§ **What you should do**
Copy the stretch of the data from the line containing "The DDC series" through the end, keeping every line as it stands. Leave out the pictures.

§ **Given data**
**********

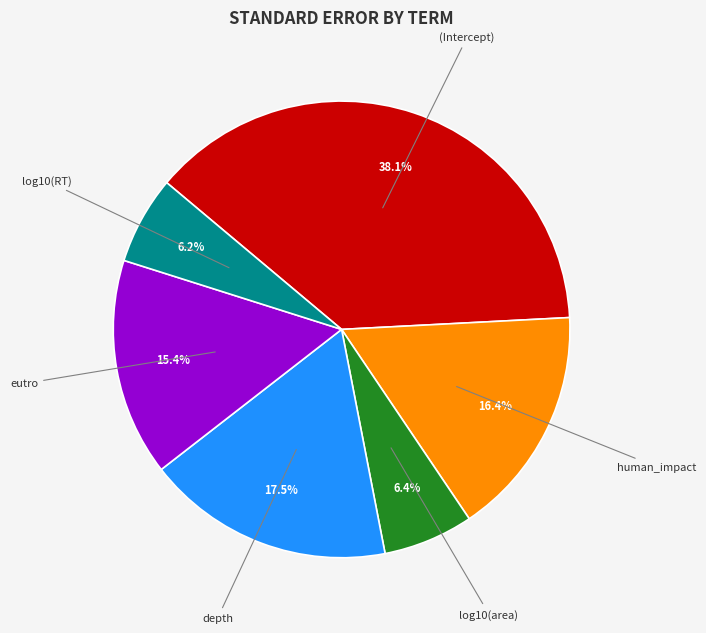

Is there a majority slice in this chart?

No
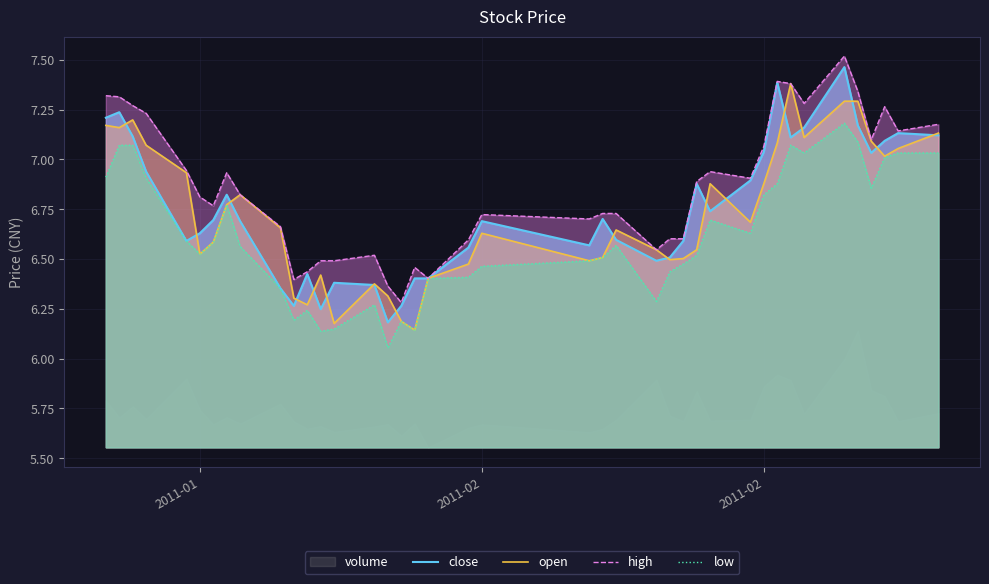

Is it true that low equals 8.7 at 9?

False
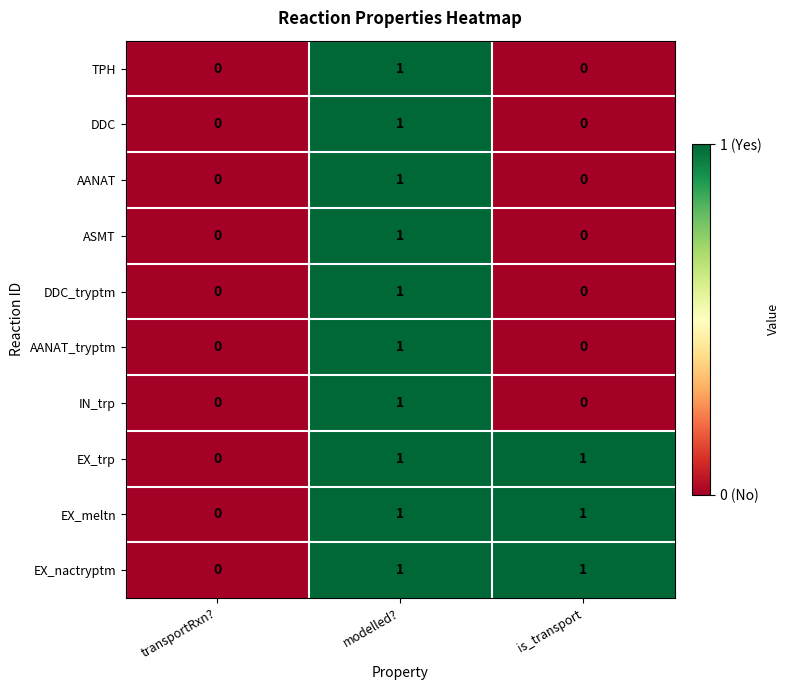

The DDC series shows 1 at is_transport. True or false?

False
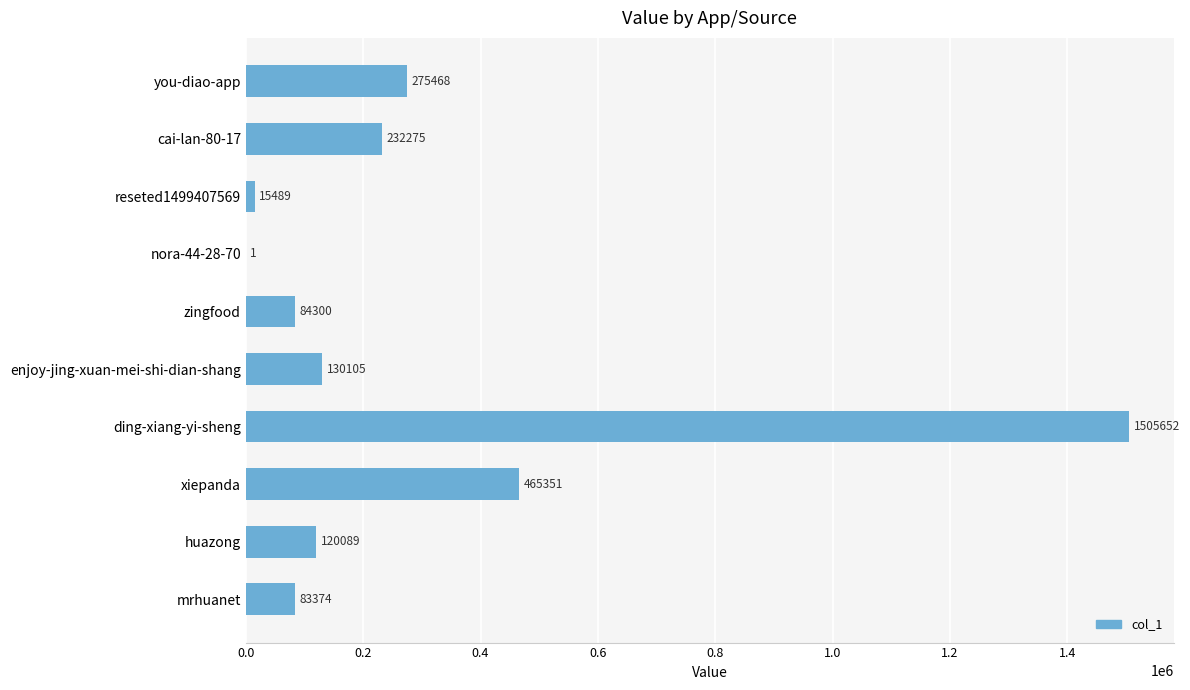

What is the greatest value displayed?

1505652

**********

§ **Result of the task**
The DDC series shows 1 at is_transport. True or false?

False

What is the greatest value displayed?

1505652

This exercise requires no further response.